Palestine, suite 5
Afin d’éviter les discussions abstraites sur la Palestine, j’ai le bonheur de vous communiquer ce témoignage de Monique. Voir Palestine 1 ; Palestine 2 ;
Palestine 3 ; Palestine
4
Séjour en territoire occupé Automne 2010 (11octobre/22 novembre)
La résistance dans les terres
5e Partie : Yanoun, 9 novembre
Je vis actuellement avec force et beaucoup d'émotion, ce que peut signifier « être présent simplement dans un lieu », et cela d'une façon et dans un contexte qui me semblent totalement uniques.
Yanoun est un petit village au nord-est de la Cisjordanie, à 20 km de Naplouse et très proche de la vallée du Jourdain. C'est un lieu absolument merveilleux, en altitude, autour de 900m (sensation d'être en montagne aussi pour l'air et la luminosité) à flanc de colline au fond d'une vallée, la route s'arrête là : un site grandiose. Encore des oliviers, mais sur les hauteurs davantage de landes où devraient paître les moutons et les chèvres, principale activité économique des habitants ici ; mais du fait de l'extension des colonies et du vol des terres, les bêtes sont condamnées à brouter quelques espaces proches des maisons, et se nourrir principalement de nourriture achetée !

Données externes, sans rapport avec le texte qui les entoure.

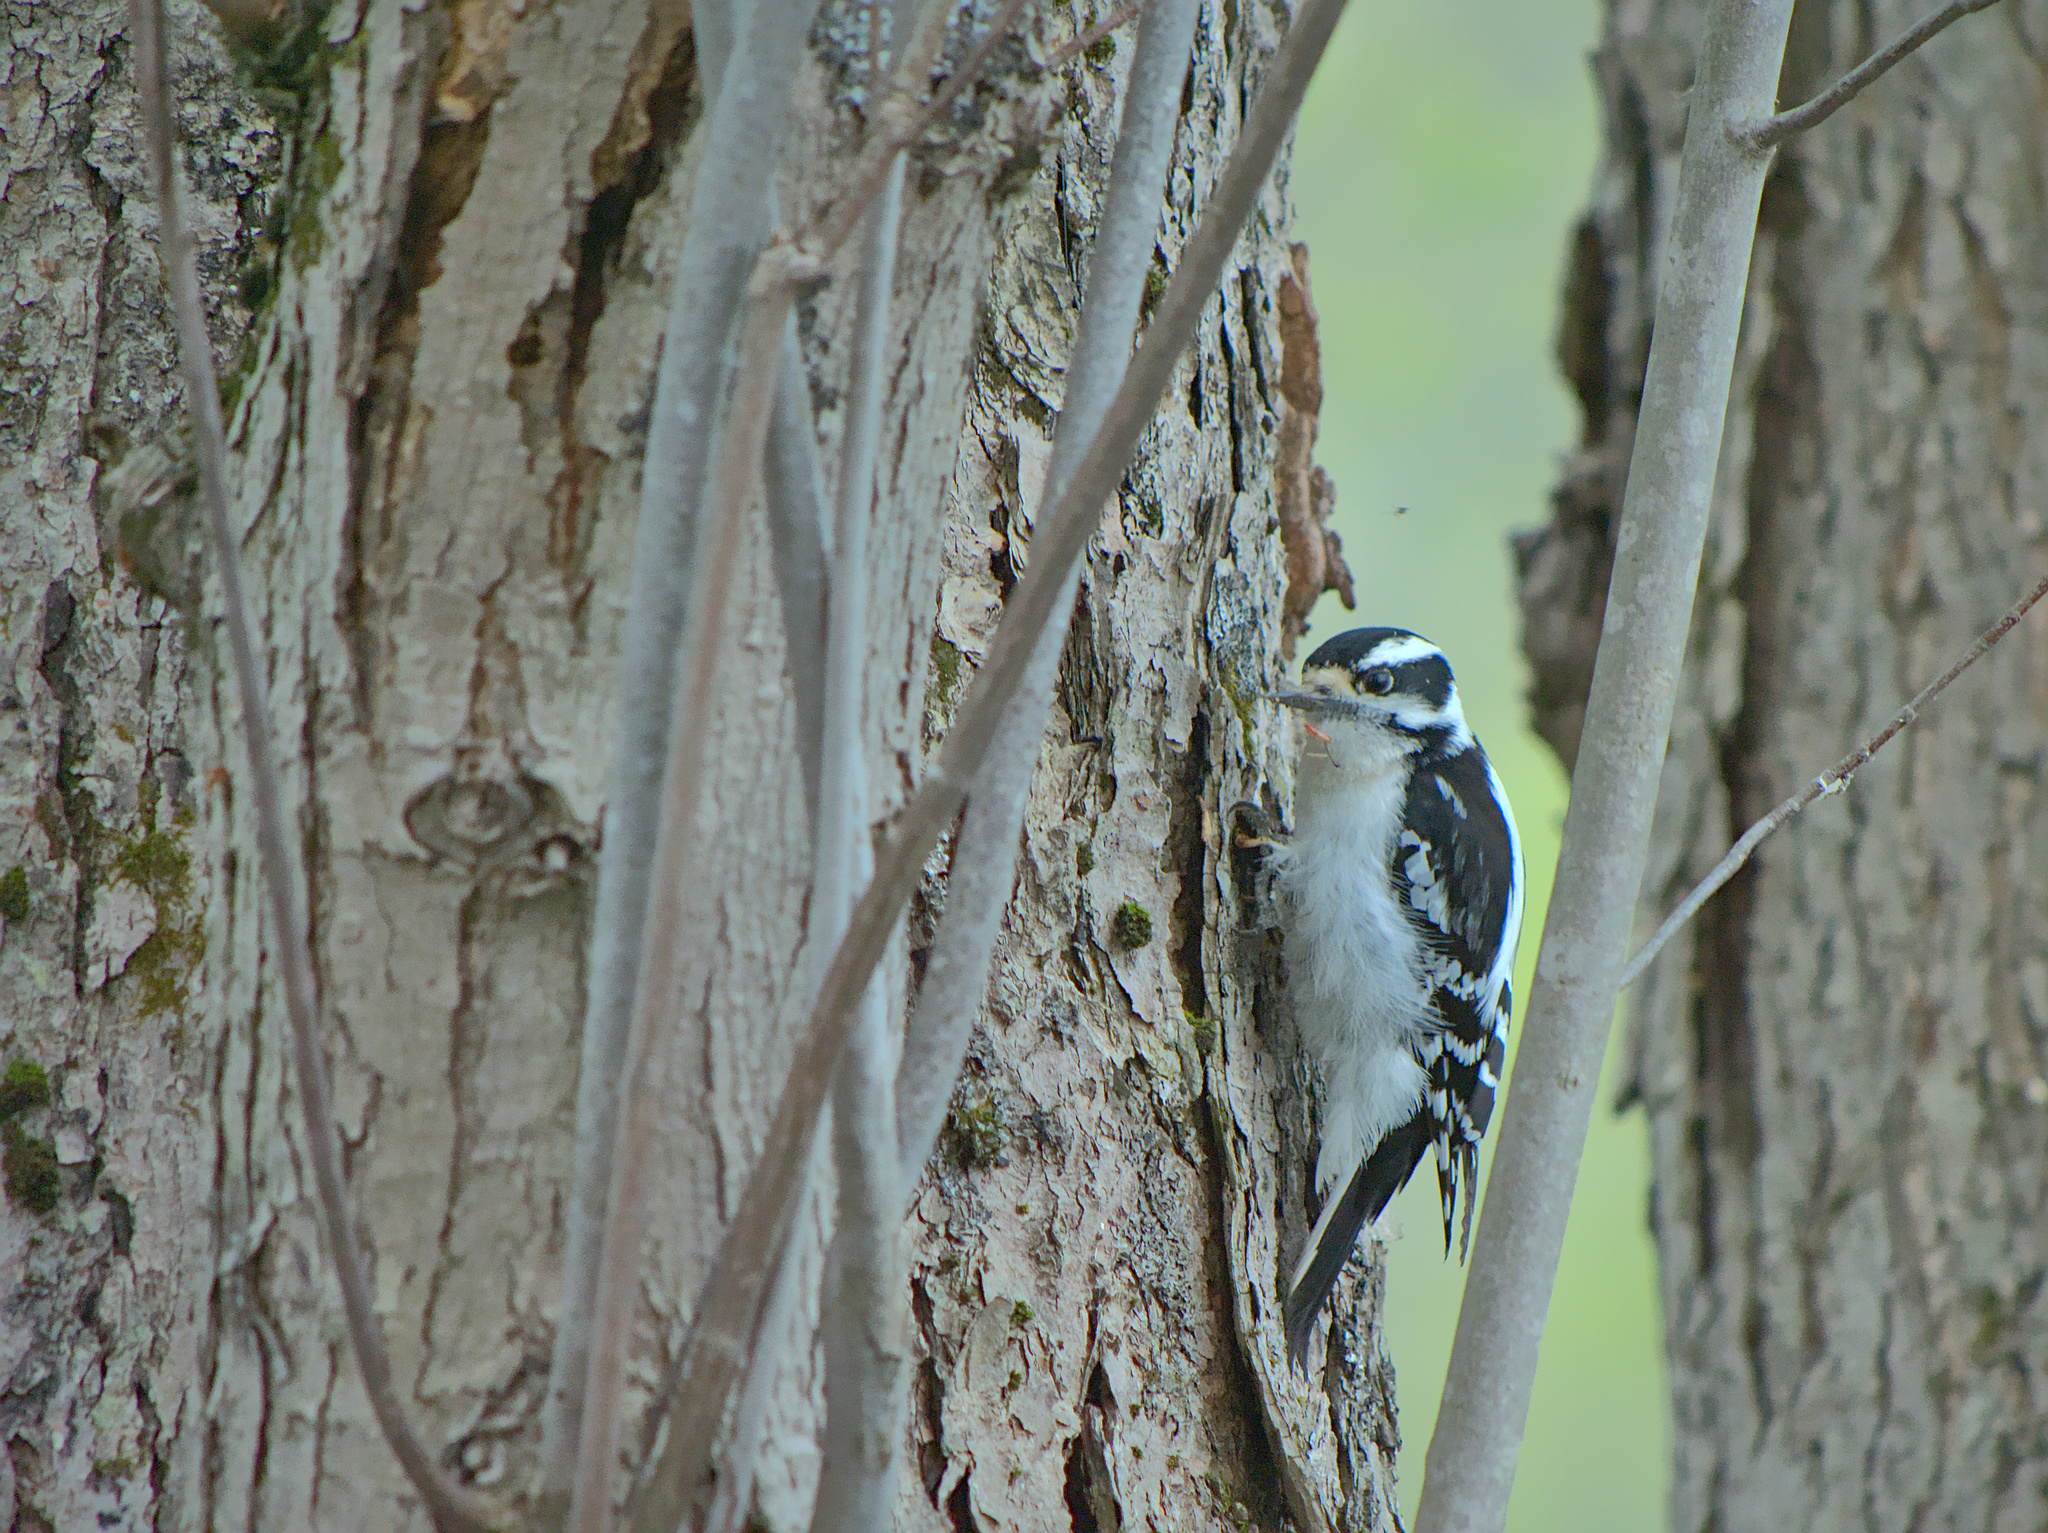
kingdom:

Yanoun est un village qui a failli être balayé de la carte de la Palestine en octobre 2002 comme l'ont été des villages en 48 lors de la création de l'État d'Israël. La colonie d'Itamar construite à 10 km en 1984, puis peu à peu des extensions agricoles sauvages (avant postes) conduites par des colons extrémistes, et le village se retrouve peu à peu encerclée sur toutes les crêtes qui le dominent. Dans les années 96 les violences envers la population et les animaux s'intensifient, culminant pendant la deuxième intifada ; en octobre 2002 toutes les familles excepté deux frères, décident de quitter le village, après une dizaine d'années de terreur et de souffrances. Cet évènement fut relaté dans la presse internationale le jour même : ce qui s'était passé en 48 pouvait encore se reproduire ! Aussitôt des pacifistes israéliens (Ta'ayoush) organisent avec des internationaux une présence constante jour et nuit pour sécuriser le village et tenter de faciliter le retour des villageois. Dès le deuxième jour, certains reviennent, d'autres mettront quatre ans.

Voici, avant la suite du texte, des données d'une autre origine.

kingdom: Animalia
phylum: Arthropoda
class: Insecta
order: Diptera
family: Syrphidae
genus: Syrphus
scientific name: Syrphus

Depuis cette date une présence continue est assurée jour et nuit toute l'année par des volontaires internationaux installés dans une des maisons, organisation prise en charge par un mouvement oecuménique EAPPI (oecumenical accompaniment programme in Palestine and Israel).
Il y a aujourd'hui 17 familles réparties sur deux villages, Yanoun-le bas, Yanoun-le haut, une centaine de personnes dont une soixantaine d'enfants, dont une dizaine en primaire dans l'école du village.
Imaginez que vous allez passer une semaine dans un ermitage de moyenne montagne, dans un site fabuleux, au bout du monde et qu'on vous demande simplement « d'être là, présent ». Vous êtes deux, vous devez être le plus souvent visibles, à l'extérieur de la maison, vous faites le tour du village, de tous les hameaux matin et soir, vous croisez ou visitez les familles, et c'est cela que les familles attendent de vous, et c'est cela qui a fait que, peu à peu, une certaine tranquillité est revenue, que l'école a rouvert, que les enfants jouent dehors... que les colons se montrent encore à certains moments pour impressionner le village, mais sans violence effective depuis quelque temps.
Des familles ont retrouvé leur village, leurs maisons, leur activité, mais néanmoins la vie est difficile, c'est toujours l'occupation et d'autant plus en zone C où tout ce qui touche à la terre, au développement, est contrôlé par Israël avec aucune possibilité de construire même pas des bâtiments agricoles. À la perte des terres occupées par les colonies elles-mêmes, se rajoutent de grands espaces, sorte de zone tampon, où ils ne peuvent plus approcher, car les colons y sont actifs et de façon officieuse se les sont accaparées ; ce que l'armée couvre en déclarant souvent ces zones « closed military zone ».
Alors, participer à cette chaîne de solidarité internationale, pour éviter qu'un village palestinien ne disparaisse et permettre que ses habitants y demeurent... par une simple présence ! j'avoue que c'est plus qu'émouvant. Je ne trouve pas de mots.
Je suis dans cet "ermitage" pour toute la semaine et il fait toujours beau et chaud.
Ici, ils attendent la pluie, c'est un automne très sec.
Yanoun aura été l'un des temps les plus forts de mon séjour en Palestine. J'ai vécu au rythme de la fabrication du pain tôt au lever du jour, du va-et-vient des troupeaux, de nos «marches» dans et autour du village, des rencontres avec les familles... dans un cadre merveilleux. Mais j'ai aussi ressenti très fort la souffrance de ces villageois qui résistent mais survivent dans des conditions « limites », sans avenir, avec un exode rural régulier " chaque année une famille s'en va vers la ville, et les colons le voient et n'attendent que de prendre la place. L'exode rural c'est une chose ; mais quand on risque de ne plus pouvoir revenir parce qu'on vous aura volé vos terres, c'est encore autre chose.